Her voice now was hard and unfeeling. The white bird stretched its wings and flitted off into the night.
“One day we got called out on a raid of a warehouse. Some bullshit joint op with the DEA over in Maryland. We’d all fanned out through the building. Suddenly a door burst open and there was a guy there with a gun. I didn’t think. It was just instinctive. He was dead before he hit the floor…. I killed him…. I shot him.”

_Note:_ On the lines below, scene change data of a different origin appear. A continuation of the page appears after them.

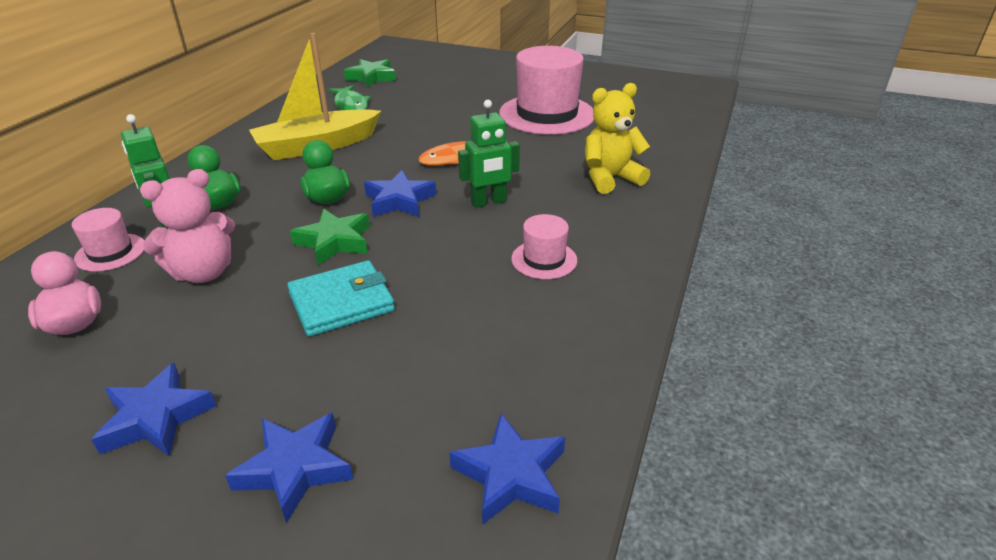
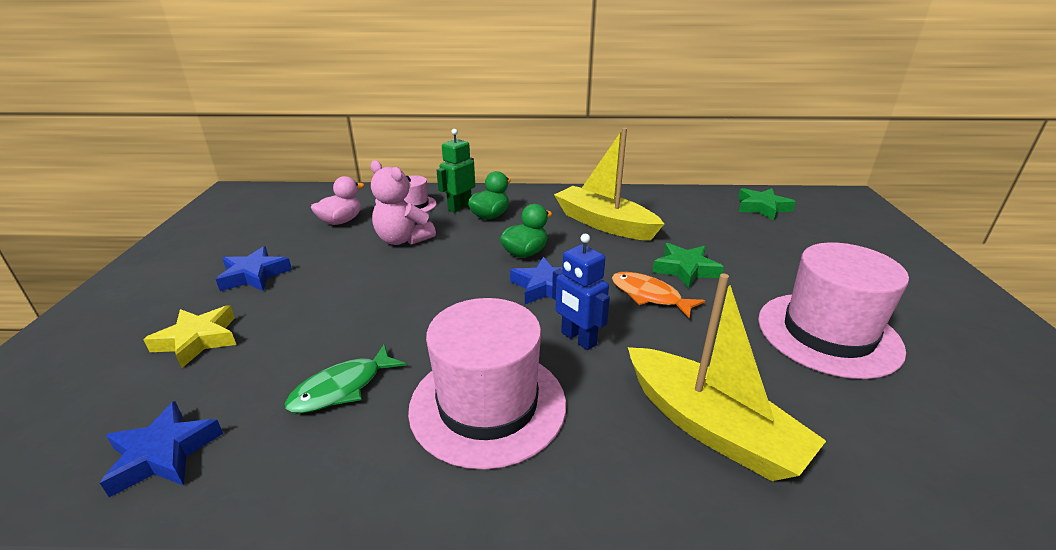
camera: 70 degrees right, 5 degrees down
(295, 469) = (198, 340): blue star -> yellow star
(334, 241) = (463, 275): green star -> green star (685, 269)
(341, 302) = (382, 303): turquoise wallet -> none
(351, 105) = (693, 215): green fish -> green fish (342, 388)
(488, 202) = (578, 339): green robot -> blue robot
(544, 259) = (488, 405): pink hat -> pink hat, size x2.08
(610, 178) = (711, 427): yellow teddy bear -> yellow boat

She looked at Tom, gave him an awkward shrug, then turned away again. “I can’t even cry about it anymore. I ran out of tears a long time ago. Now, mostly, I just feel numb.”
“What happened? After?”
“There was an inquiry, of course. A special investigation team went through every second of that day a hundred times. And it came out that we were seeing each other. It’s funny, but I think that freaked them more than the fact I’d shot him. So they looked into whether we’d been fighting or split up. Whether this was some sort of revenge killing or lovers’ quarrel. You know, whether I’d murdered him.”
She gave a joyless laugh.
“But in the end they concluded that it wasn’t my fault. That Greg had wandered ahead of everyone else and not kept up radio contact. That he shouldn’t have been where he was. That under the circumstances any other agent would have done the same. But I could tell that they didn’t entirely believe it. Not all of them, anyway. I could see it in their eyes, that suspicion that I was guilty of something, even if they didn’t quite know what. When they posted me down to Atlanta they said it was in my interest to keep a low profile until it had all blown over. Really, it was for theirs. Because it was easier for them to keep me out of sight than accept what had happened.”
There was a long silence and outside the car, for the first time since they had been there, nothing seemed to move or speak or shout or bang. The city paused. Expectant.
“I don’t know what to say,” Tom said, eventually.
“There’s nothing to say.”
“Only… I understand what it is to lose someone you love.”
And she knew that he really did understand.
“And I understand what it feels like to be rejected, to be viewed as a terrible accident that needs to be hidden away. I understand that it never gets any easier. That no matter how much others blame you, you blame yourself even more.” She gave a barely perceptible nod of her head and there was a long pause before Tom spoke again. “He was a good guy?”
“A great guy. And a good agent.”
“In that order?” Tom asked, smiling.
“Yeah.” She laughed.
“It was a mistake, Jen.” Tom’s voice was gentle and this time she found the use of her pet name strangely comforting. “That’s all. A mistake, an accident. You didn’t do anything wrong.”
“I killed the man I was in love with. My best friend. Now it’s like I have to live up to his expectations as well as my own.”
A stream of people, filtering home from their evening prayers, parted around them like water around a stone.
“So this case…?”
“Is my first real break in years. It took a lot of hard work to earn this chance. That’s why I don’t want to blow it. I owe it to myself. I owe it to my family. I owe it to Greg.”
“But you know solving this case won’t bring Greg back. Won’t stop the hurt.”
She nodded.
“I know that. But it might just help me to stop hating myself.”